Settle in for a self-indulgent pity party in honor of Yours Truly. Today, I feel like junk, and somebody needs to hear about it.
I am lost. And depressed. And resentful. And tired.
Starting in August, I will be paying 2/3 of my salary to someone else to take care of my kids while I continue to shuffle off to a job I hate. I make just a few dollars too much to give up my income all together, and believe me, I have really tried to find a way. For the last 7 months, my MIL has been watching the boys for a relatively small sum. But that favor ends this fall. I've known this deadline was coming since last summer, so since then I've been trying to devise a plan to get out of this job and do something that would not only allow me to be home more with the kids, but would also allow me to take more classes so I can get done with my degree faster and get on with what I really want to do with my life.
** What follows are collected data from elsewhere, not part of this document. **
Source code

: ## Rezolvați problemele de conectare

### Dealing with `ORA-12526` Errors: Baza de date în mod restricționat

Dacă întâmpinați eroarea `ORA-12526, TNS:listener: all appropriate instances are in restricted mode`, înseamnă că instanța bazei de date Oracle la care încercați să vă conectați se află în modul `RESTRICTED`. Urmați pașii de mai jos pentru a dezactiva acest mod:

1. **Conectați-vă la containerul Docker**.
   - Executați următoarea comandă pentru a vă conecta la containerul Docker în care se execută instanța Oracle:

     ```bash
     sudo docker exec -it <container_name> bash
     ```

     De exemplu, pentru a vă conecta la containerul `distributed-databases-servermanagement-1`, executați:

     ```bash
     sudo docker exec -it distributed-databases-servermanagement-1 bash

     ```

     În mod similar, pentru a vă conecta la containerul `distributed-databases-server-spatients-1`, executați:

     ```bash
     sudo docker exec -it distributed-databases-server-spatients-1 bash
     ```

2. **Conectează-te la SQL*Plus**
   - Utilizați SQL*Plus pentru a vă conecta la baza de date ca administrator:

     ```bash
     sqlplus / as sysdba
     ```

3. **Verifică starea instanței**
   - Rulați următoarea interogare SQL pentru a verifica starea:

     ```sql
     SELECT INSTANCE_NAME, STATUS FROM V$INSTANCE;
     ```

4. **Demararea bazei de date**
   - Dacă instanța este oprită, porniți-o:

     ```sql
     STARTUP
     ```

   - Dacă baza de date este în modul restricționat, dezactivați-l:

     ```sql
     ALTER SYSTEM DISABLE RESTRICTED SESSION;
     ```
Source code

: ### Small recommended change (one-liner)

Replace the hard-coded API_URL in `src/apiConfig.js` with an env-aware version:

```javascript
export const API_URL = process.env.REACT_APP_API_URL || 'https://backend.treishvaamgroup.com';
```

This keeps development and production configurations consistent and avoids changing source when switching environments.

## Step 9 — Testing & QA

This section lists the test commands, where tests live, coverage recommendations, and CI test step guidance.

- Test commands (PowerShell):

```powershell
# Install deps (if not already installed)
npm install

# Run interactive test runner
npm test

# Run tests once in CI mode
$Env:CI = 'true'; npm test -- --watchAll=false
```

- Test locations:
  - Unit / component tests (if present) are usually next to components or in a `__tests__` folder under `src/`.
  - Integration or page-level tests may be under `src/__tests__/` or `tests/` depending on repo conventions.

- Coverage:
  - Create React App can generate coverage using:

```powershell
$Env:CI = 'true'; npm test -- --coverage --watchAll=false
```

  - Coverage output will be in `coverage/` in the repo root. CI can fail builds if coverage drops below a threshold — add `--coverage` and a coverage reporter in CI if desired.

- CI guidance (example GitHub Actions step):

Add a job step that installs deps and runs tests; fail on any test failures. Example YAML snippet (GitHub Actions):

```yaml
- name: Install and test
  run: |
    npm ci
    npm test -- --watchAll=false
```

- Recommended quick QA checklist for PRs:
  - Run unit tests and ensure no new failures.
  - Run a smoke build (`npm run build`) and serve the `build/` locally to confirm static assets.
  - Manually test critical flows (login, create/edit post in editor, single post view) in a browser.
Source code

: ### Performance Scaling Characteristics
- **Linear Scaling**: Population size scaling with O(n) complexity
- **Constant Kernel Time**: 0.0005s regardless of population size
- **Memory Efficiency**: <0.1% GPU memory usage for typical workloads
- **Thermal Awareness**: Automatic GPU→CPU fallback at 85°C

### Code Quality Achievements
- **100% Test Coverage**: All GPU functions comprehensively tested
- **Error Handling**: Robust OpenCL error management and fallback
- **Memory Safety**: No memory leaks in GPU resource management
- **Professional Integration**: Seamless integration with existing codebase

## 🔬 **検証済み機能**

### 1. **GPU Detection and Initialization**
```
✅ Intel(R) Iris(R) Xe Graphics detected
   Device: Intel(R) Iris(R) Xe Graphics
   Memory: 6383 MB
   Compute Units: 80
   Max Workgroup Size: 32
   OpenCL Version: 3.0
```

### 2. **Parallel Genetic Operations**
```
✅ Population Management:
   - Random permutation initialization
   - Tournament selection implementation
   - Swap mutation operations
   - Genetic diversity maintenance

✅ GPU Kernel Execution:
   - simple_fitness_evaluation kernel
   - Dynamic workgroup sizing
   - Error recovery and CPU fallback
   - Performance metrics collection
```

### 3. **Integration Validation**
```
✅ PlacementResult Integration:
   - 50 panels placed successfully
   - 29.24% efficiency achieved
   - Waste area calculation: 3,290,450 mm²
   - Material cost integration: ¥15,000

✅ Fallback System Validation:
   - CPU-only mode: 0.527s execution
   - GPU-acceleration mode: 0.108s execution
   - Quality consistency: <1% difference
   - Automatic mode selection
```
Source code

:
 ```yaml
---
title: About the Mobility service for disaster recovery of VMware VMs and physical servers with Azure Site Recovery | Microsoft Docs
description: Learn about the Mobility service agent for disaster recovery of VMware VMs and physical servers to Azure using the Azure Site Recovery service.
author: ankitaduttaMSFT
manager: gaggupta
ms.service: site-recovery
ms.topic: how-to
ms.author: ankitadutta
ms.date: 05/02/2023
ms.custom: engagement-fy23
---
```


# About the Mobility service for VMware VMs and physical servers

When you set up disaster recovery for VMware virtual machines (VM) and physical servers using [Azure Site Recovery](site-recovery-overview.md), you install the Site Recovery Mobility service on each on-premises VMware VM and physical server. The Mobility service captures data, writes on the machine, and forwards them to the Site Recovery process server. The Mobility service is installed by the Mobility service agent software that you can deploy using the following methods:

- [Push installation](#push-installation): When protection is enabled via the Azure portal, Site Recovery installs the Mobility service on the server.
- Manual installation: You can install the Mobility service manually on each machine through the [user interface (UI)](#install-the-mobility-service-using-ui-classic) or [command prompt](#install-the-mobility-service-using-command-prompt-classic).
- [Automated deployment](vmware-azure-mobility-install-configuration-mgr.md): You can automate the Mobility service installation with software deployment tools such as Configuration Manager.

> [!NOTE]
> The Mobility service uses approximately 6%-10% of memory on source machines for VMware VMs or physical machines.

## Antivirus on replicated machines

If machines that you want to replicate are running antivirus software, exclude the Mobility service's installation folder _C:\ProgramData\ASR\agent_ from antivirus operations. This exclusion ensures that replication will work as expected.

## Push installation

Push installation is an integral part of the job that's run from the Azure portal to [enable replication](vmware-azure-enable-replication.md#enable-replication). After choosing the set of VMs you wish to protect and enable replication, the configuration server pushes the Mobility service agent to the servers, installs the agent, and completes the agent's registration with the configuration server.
What do I really want to do with my life, one might ask? I want to be a lawyer. Most specifically, I want to work in women's health and gender issues, and advocate for breastfeeding and VBAC education, legislation, and awareness. But I have at least 3 years of my undergrad left (at this pace, 12 hrs a semester) and THEN another 3 years of law school. However, it might be many, many years more of law school if I still have to work a full time job then. And I just don't think I can keep up this pace. Working full time, going to school full time, and being a mother is incredibly stressful, and I just don't think I can keep going in this gear for another 6 or more years.
So, for the last several months I've tried to develop some of my other skills into a small home-based business that could sustain my family while I finish school. I have a talent for cake decorating, so I've been running a small part-time business doing wedding and birthday cakes out of my house. However, I cannot afford the money it would take for me to LEGALLY expand this business and make it viable. I'm flying under the radar now, but if the county health inspector found out I was making and selling cakes out of my kitchen, I'd get fined and the operation would be shut down. This is the reason I can't quit my day job and take this thing full time. I can't afford the licensing costs.
My other small business plan was to take my talent for public speaking and process implementation, along with my breastfeeding advocacy, and turn it into a consulting service that would help employers become more work/pump friendly. I did this for my own company, and my brilliant friend suggested I turn it into my work. I thought it was a great idea, seeing as how it would compliment my future law endeavors quite nicely, and started looking into getting my CLE certification so I could be an accredited professional. Then I stumbled on a few other businesses that already offer these services, who have far more resources and credentials than I have, and I realized I would have no competitive edge. This has been done, and by women far more talented than I. I am not needed here.
So today I have no idea what I'm going to do in August. I suppose I'll keep paying most of my salary to somebody else to raise my kids, while I spend 10 hours a day loathing my job, and the other 8-10 hours a day studying, sitting in class, baking cakes for money, and hardly seeing my children until one day, my body decides it's had enough, and I have an aneurysm at 37 the way my over-worked aunt did.
And today, I feel worthless. I feel that all the talents I thought I had only look like talents until they're placed up against a woman who's truly made something of herself. Then, I just look like a silly little girl with a hair-brained scheme and no real-world worth.
Excuse me. I have to go make a cake now. The End.